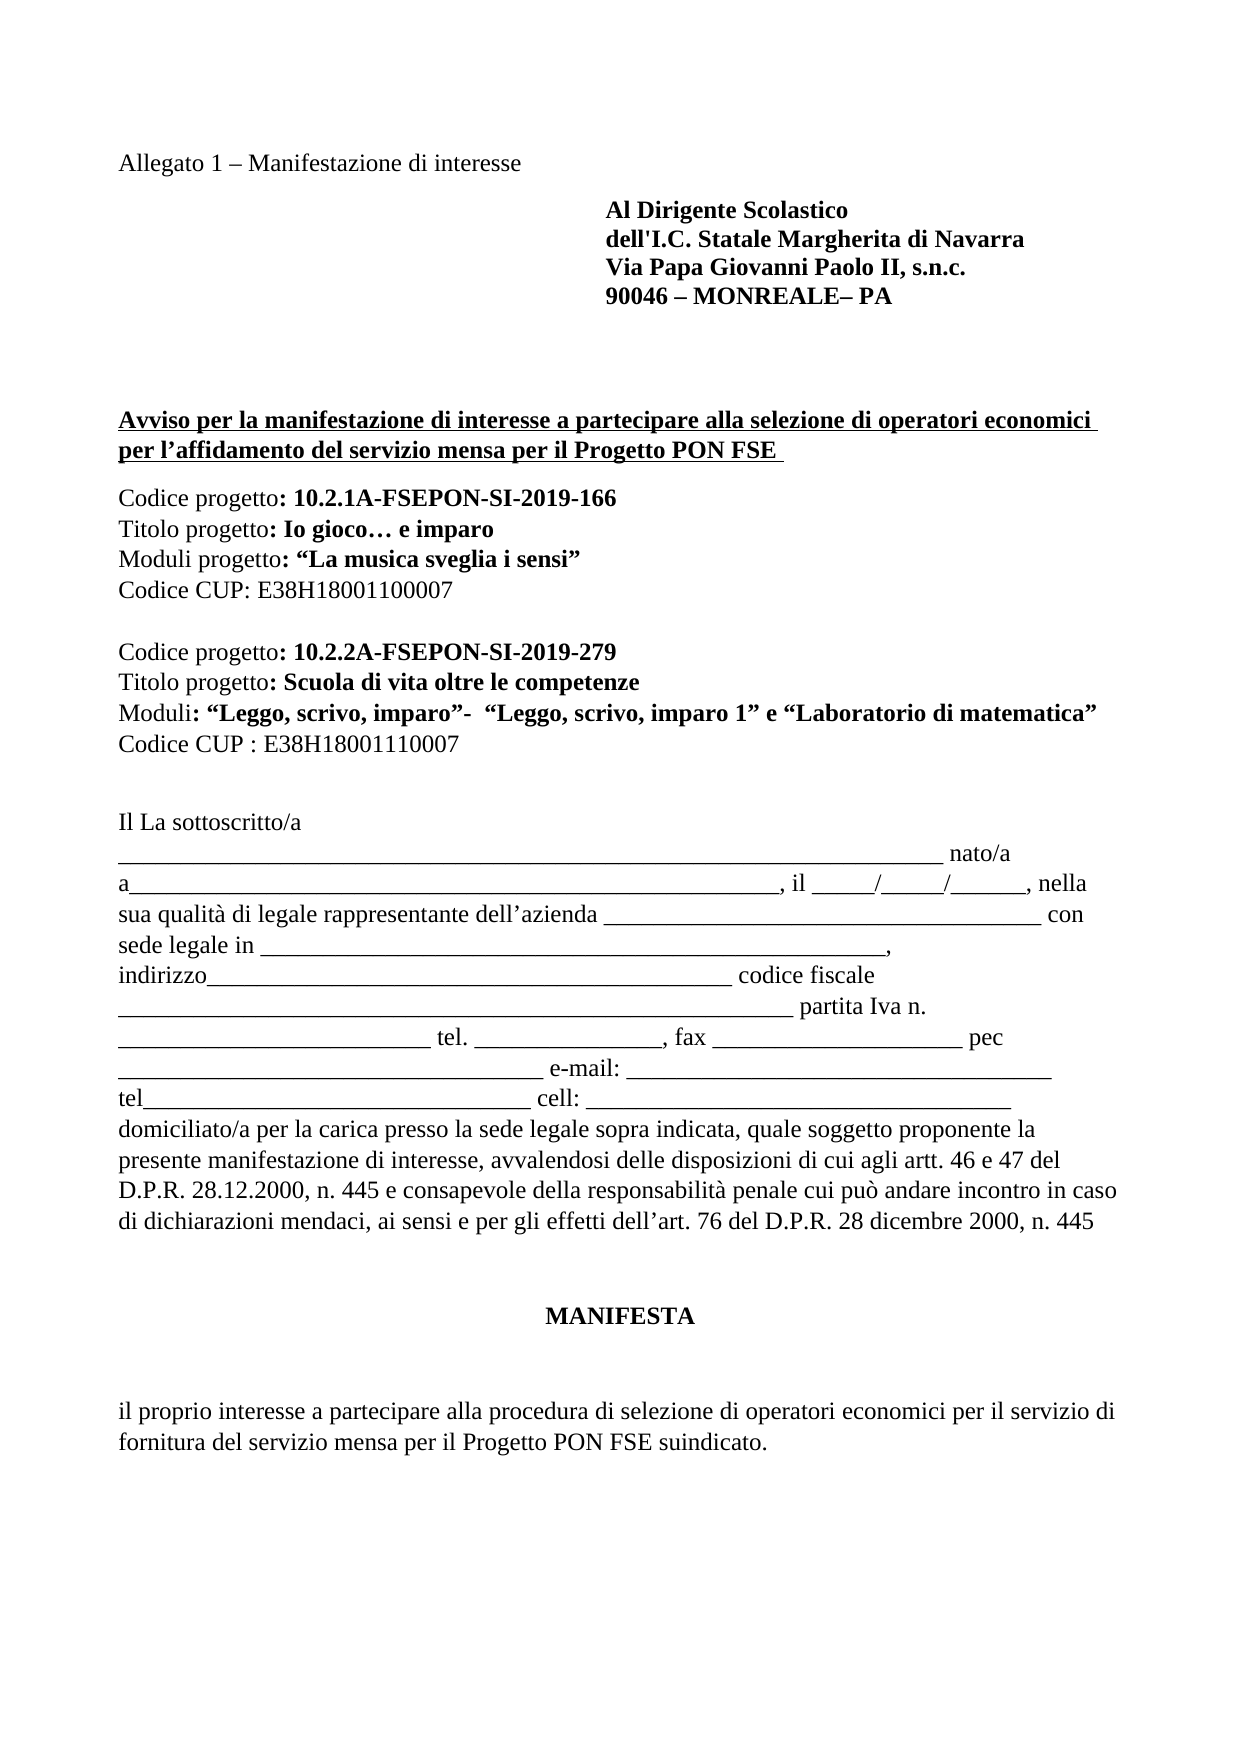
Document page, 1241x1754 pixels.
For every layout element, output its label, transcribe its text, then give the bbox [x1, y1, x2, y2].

text il proprio interesse a partecipare alla procedura di selezione di operatori economici per il servizio di fornitura del servizio mensa per il Progetto PON FSE suindicato. [118, 1396, 1122, 1455]
text Avviso per la manifestazione di interesse a partecipare alla selezione di operatori economici per l’affidamento del servizio mensa per il Progetto PON FSE [118, 405, 1122, 464]
text Codice CUP : E38H18001110007 [118, 729, 1122, 757]
text Moduli: “Leggo, scrivo, imparo”- “Leggo, scrivo, imparo 1” e “Laboratorio di matematica” [118, 698, 1122, 727]
text Moduli progetto: “La musica sveglia i sensi” [118, 544, 1122, 573]
text Codice progetto: 10.2.2A-FSEPON-SI-2019-279 [118, 637, 1122, 665]
text Allegato 1 – Manifestazione di interesse [118, 148, 1122, 176]
text MANIFESTA [118, 1301, 1122, 1330]
text Via Papa Giovanni Paolo II, s.n.c. [502, 252, 1122, 281]
text Al Dirigente Scolastico [399, 195, 1122, 224]
text Titolo progetto: Scuola di vita oltre le competenze [118, 667, 1122, 696]
text Titolo progetto: Io gioco… e imparo [118, 514, 1122, 542]
text dell'I.C. Statale Margherita di Navarra [399, 224, 1122, 252]
text Codice CUP: E38H18001100007 [118, 575, 1122, 604]
text 90046 – MONREALE– PA [502, 281, 1122, 310]
text Il La sottoscritto/a __________________________________________________________________ nato/a a____________________________________________________, il _____/_____/______, nella sua qualità di legale rappresentante dell’azienda ___________________________________ con sede legale in __________________________________________________, indirizzo__________________________________________ codice fiscale ______________________________________________________ partita Iva n. _________________________ tel. _______________, fax ____________________ pec __________________________________ e-mail: __________________________________ tel_______________________________ cell: __________________________________ domiciliato/a per la carica presso la sede legale sopra indicata, quale soggetto proponente la presente manifestazione di interesse, avvalendosi delle disposizioni di cui agli artt. 46 e 47 del D.P.R. 28.12.2000, n. 445 e consapevole della responsabilità penale cui può andare incontro in caso di dichiarazioni mendaci, ai sensi e per gli effetti dell’art. 76 del D.P.R. 28 dicembre 2000, n. 445 [118, 807, 1122, 1235]
text Codice progetto: 10.2.1A-FSEPON-SI-2019-166 [118, 483, 1122, 512]
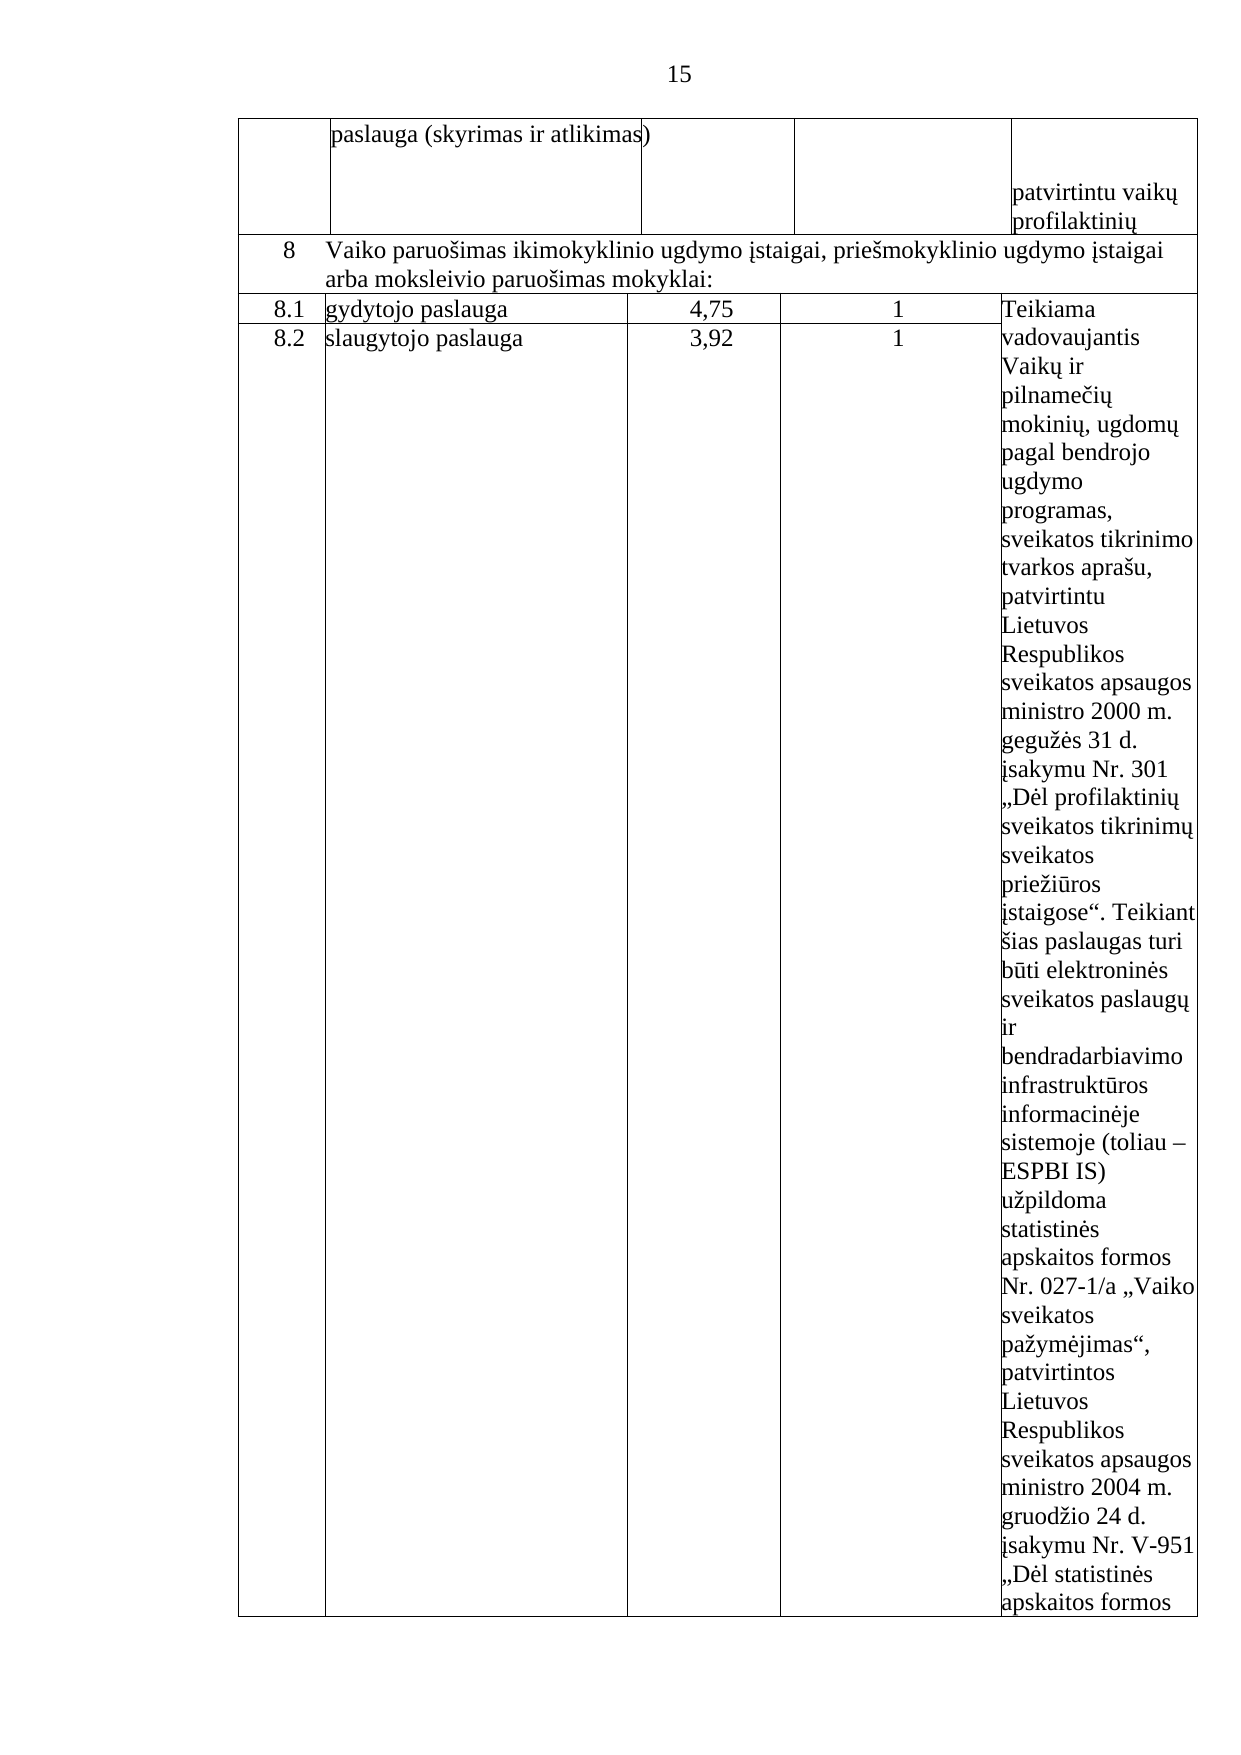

********

--- YOUR TASK ---
Write out the items exactly from their beginning through the line that contains "For every layout", leaving out the pictures.

--- SOLVED EXERCISE ---
Document page, 1241x1754 pixels.
For every layout element, output its label, transcribe its text, then give the bbox [x1, y1, x2, y2].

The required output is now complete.